FedEx (FDX) CEO Frederick W. Smith lashed out at the New York Times for its November 17 front-page story about the delivery giant’s tax bill. In a statement released on November 18, Smith slammed the article and challenged the newspaper’s publisher to a public debate.
In the statement, Smith noted, “I hereby challenge A.G. Sulzberger, publisher of the New York Times and the business section editor to a public debate in Washington, DC with me and the FedEx corporate vice president of tax. The focus of the debate should be federal tax policy and the relative societal benefits of business investments and the enormous intended benefits to the United States economy, especially lower and middle class wage earners.”
In response to Smith’s comments, Danielle Rhoades Ha, VP of communications at the New York Times, said, “FedEx’s colorful response does not actually challenge a single fact in our story. We’re confident in the accuracy of our reporting.” She added, “FedEx’s invitation is clearly a stunt and an effort to distract from the findings of our story.”
The front-page story on FedEx’s tax bill
In its November 17 article, the New York Times sharply criticized Smith for lobbying for President Trump’s $1.5 trillion tax reform bill. The report stated that the FedEx CEO was proactive in campaigning for the tax reform bill in 2017. During his public appearances, he repeatedly emphasized that the money saved by the tax reform bill would be reinvested domestically.
However, the New York Times claimed, “But it did not increase investment in new equipment and other assets in the fiscal year that followed, as Mr. Smith said businesses like his would.” The article claimed that instead, the company realized enormous windfall gains.
The Times’ analysis stated that FedEx’s effective tax rate declined from 34% in 2017 to 0% in 2018. FedEx’s tax bill exceeded $1.5 billion in fiscal 2017. However, the company owed nothing in the next fiscal year. Despite zero tax liability, the shipping giant didn’t appear to increase its capital spending during fiscal 2018.
According to the New York Times’ article, FedEx has saved over $1.6 billion since the implementation of the tax reform bill. However, the logistics giant has made lower-than-expected capital investments in the past two fiscal years. Instead, it has spent more on rewarding its shareholders.
The New York Times noted that FedEx returned $1.6 billion in fiscal 2018 through share buybacks and dividends—more than double the amount it spent in fiscal 2017. The company returned $2 billion in fiscal 2019.
FedEx’s November 18 statement described the effects of the tax reform bill. The company’s statement noted, “FedEx has paid federal income tax every year, including fiscal year 2018. Following passage of the Tax Cuts and Jobs Act (TCJA), FedEx invested billions in capital items eligible for accelerated depreciation and made large contributions to our employee pension plans.”
FedEx noted that these factors resulted in a temporary reduction in its income tax burden. According to the company, it served the tax reform bill’s real purpose to boost GDP and increase domestic investments.
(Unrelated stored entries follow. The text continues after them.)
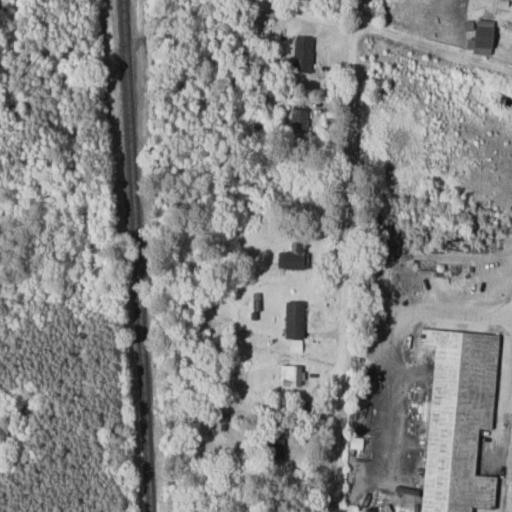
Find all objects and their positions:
road: (309, 13)
building: (480, 36)
building: (302, 53)
road: (346, 165)
building: (291, 255)
railway: (137, 256)
building: (294, 324)
road: (390, 328)
building: (290, 374)
road: (508, 403)
building: (457, 419)
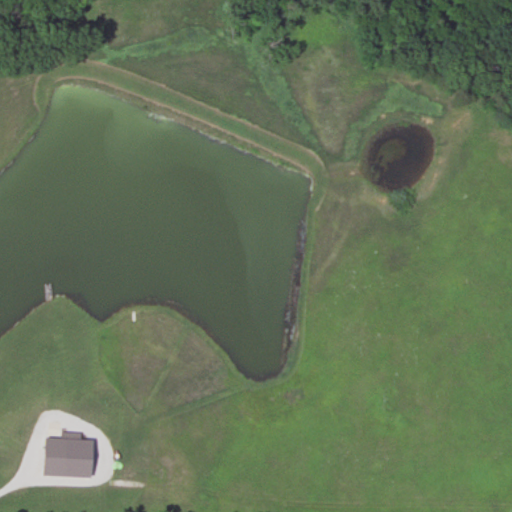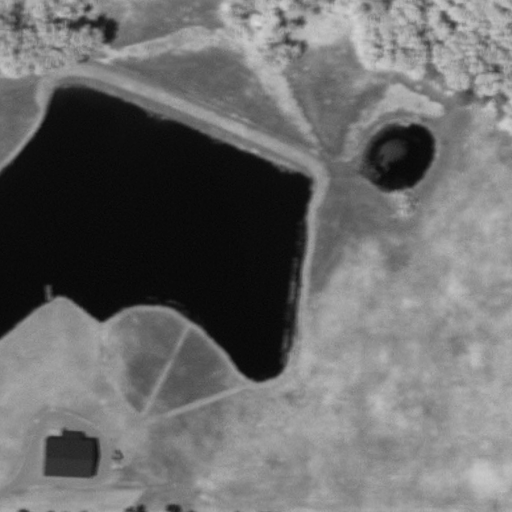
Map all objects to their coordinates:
building: (65, 456)
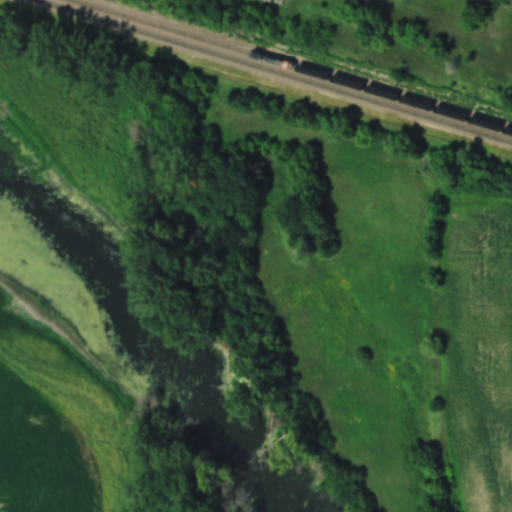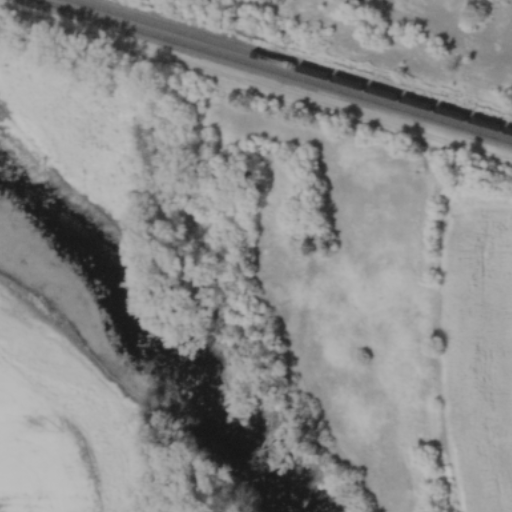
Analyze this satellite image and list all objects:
building: (267, 6)
railway: (294, 64)
railway: (279, 69)
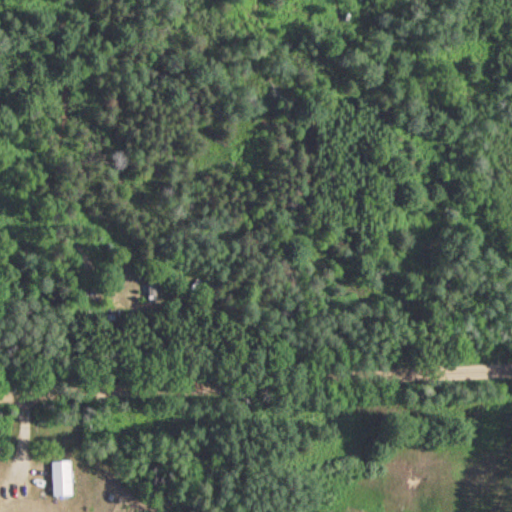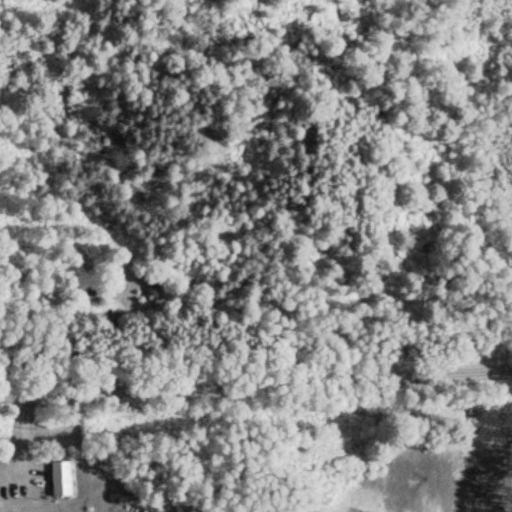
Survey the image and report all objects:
road: (407, 172)
road: (255, 358)
building: (57, 478)
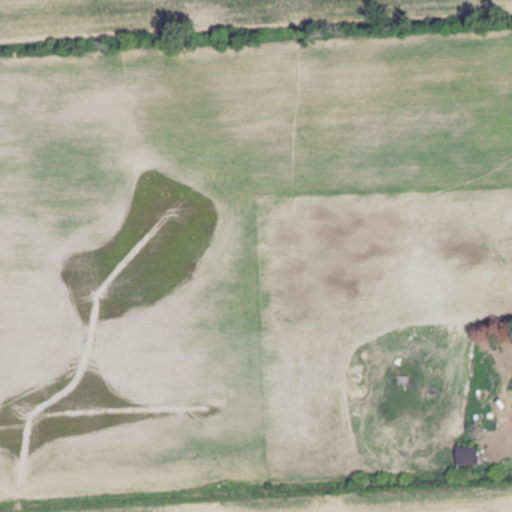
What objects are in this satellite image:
building: (466, 453)
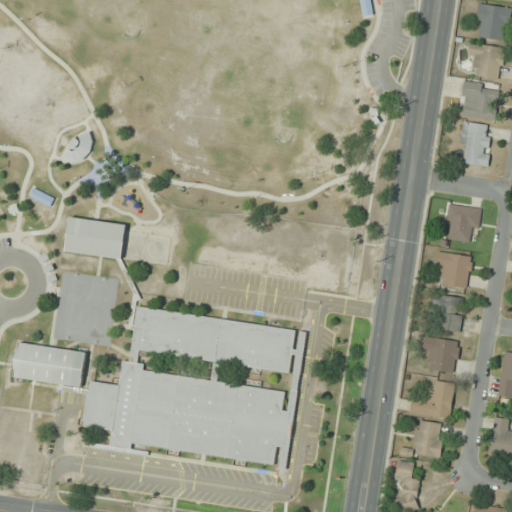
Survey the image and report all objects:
building: (368, 7)
building: (494, 21)
building: (487, 59)
road: (248, 81)
building: (480, 101)
park: (190, 116)
building: (476, 143)
building: (79, 147)
road: (99, 175)
road: (462, 186)
road: (266, 195)
building: (463, 221)
building: (96, 236)
building: (244, 255)
road: (401, 255)
building: (289, 262)
building: (455, 268)
road: (34, 280)
road: (291, 297)
building: (446, 312)
road: (502, 324)
road: (491, 328)
building: (442, 353)
building: (49, 364)
building: (506, 376)
building: (199, 389)
building: (436, 401)
building: (502, 437)
building: (428, 438)
road: (58, 453)
road: (491, 481)
building: (407, 487)
road: (269, 492)
road: (18, 509)
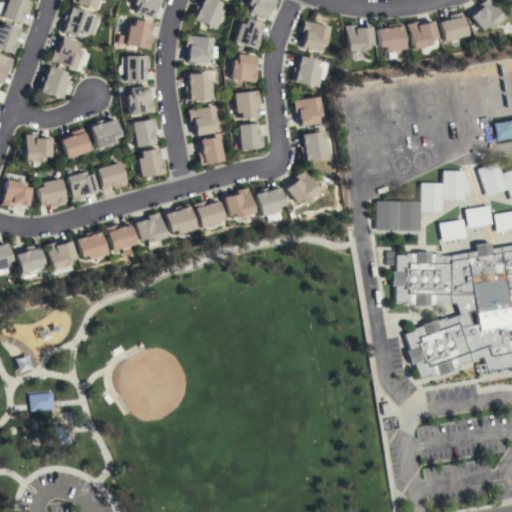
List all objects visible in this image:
building: (83, 3)
building: (84, 3)
building: (144, 6)
road: (379, 6)
building: (143, 7)
building: (258, 7)
building: (256, 8)
building: (14, 9)
building: (12, 10)
building: (205, 13)
building: (205, 13)
building: (484, 15)
building: (482, 16)
building: (77, 22)
building: (77, 23)
building: (449, 26)
building: (448, 28)
building: (244, 33)
building: (418, 33)
building: (135, 34)
building: (136, 34)
building: (246, 34)
building: (418, 34)
building: (311, 35)
building: (311, 37)
building: (355, 37)
building: (355, 37)
building: (388, 37)
building: (7, 38)
building: (386, 38)
building: (10, 39)
building: (195, 48)
building: (194, 49)
building: (63, 52)
building: (64, 53)
building: (3, 64)
building: (3, 64)
building: (132, 68)
building: (133, 68)
building: (240, 68)
building: (240, 68)
road: (24, 70)
building: (305, 71)
building: (303, 72)
building: (50, 82)
building: (51, 83)
building: (194, 87)
building: (195, 87)
road: (164, 93)
building: (135, 101)
building: (136, 101)
building: (244, 103)
building: (242, 105)
building: (305, 110)
building: (304, 111)
road: (56, 116)
building: (199, 120)
building: (200, 120)
building: (501, 129)
building: (101, 132)
building: (101, 132)
building: (140, 132)
building: (140, 133)
building: (245, 136)
building: (246, 136)
building: (72, 143)
building: (70, 144)
building: (310, 146)
building: (310, 146)
building: (34, 148)
building: (34, 148)
building: (206, 151)
building: (207, 151)
building: (146, 162)
building: (147, 163)
building: (108, 175)
building: (107, 176)
road: (218, 177)
building: (494, 179)
building: (494, 180)
building: (77, 185)
building: (78, 185)
building: (299, 187)
building: (297, 188)
building: (48, 193)
building: (13, 194)
building: (13, 194)
building: (46, 194)
building: (265, 200)
building: (266, 201)
building: (236, 202)
building: (417, 203)
building: (234, 204)
building: (415, 204)
building: (204, 212)
building: (204, 213)
building: (476, 216)
building: (176, 219)
building: (174, 220)
building: (502, 221)
building: (145, 228)
building: (147, 229)
building: (450, 230)
building: (116, 236)
building: (115, 237)
building: (87, 245)
building: (85, 246)
building: (55, 254)
building: (55, 254)
building: (2, 255)
building: (2, 257)
building: (26, 259)
building: (24, 261)
road: (154, 275)
building: (456, 306)
building: (457, 307)
road: (374, 327)
road: (47, 351)
park: (193, 383)
road: (7, 395)
building: (38, 401)
building: (37, 402)
road: (467, 405)
road: (92, 432)
building: (58, 434)
building: (60, 434)
road: (458, 439)
road: (64, 470)
road: (11, 476)
road: (457, 482)
road: (484, 506)
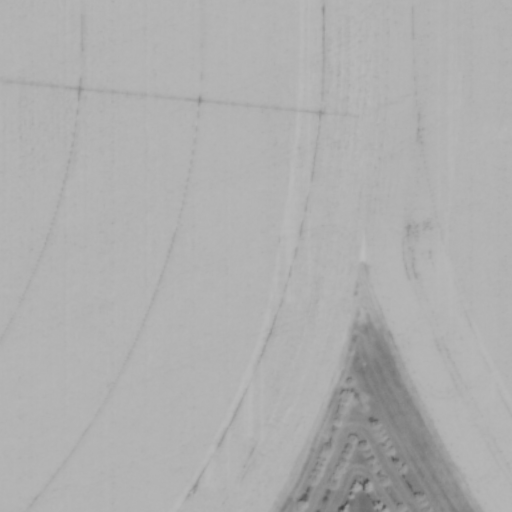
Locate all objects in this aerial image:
building: (6, 17)
building: (500, 157)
FedEx also noted that “the accelerated depreciation deductions are only temporary with higher depreciation and lower taxes early in the life of a new capital asset. This is then offset by lower depreciation and higher taxes later in that asset’s life.”
Notably, the new tax bill lowered the corporate tax rate to 21% from 35%. Moreover, companies are now allowed to deduct the full cost of new equipment in the same year in which they purchase them.
In its statement, FedEx noted that it had paid over $10 billion in total taxes to the US government in the last five fiscal years. Smith noted that the New York Times’ November 17 front-page story is “a distorted and factually incorrect story.”
Further, Smith raised questions over the newspaper’s income tax and capital spending history. He stated that the company “paid zero federal income tax in 2017 on earnings of $111 million, and only $30 million in 2018 – 18% of their pretax book income.” Criticizing the newspaper’s capital expenditure plans, Smith stated that the company reduced its capital spending by half to $57 million.
FedEx’s stock performance
FedEx has been one of the most battered stocks in the logistics industry over the 12 months. Back-to-back dismal quarterly performances and the US-China trade war uncertainties have made investors increasingly cautious about its near-term growth prospects.
FDX stock has lost 30.5%—nearly $18 billion—in market capitalization over the previous year. At its November 18 closing price of $157.55, FedEx stock was trading near its 52-week low of $137.78. Additionally, the stock is down 33% from its 52-week high of $234.49.
In the last 12 months, FedEx stock has underperformed the broader market as well as the iShares Transportation Average ETF (IYT). The Dow Jones, the S&P 500, and IYT are up 10.3%, 14.1%, and 2.5%, respectively.
Moreover, the company’s peers have made significant gains in their stock prices over the last year. United Parcel Service (UPS), XPO Logistics (XPO), and Old Dominion Freight Line’s (ODFL) stocks returned 11.5%, 10.2%, and 43.4%, respectively.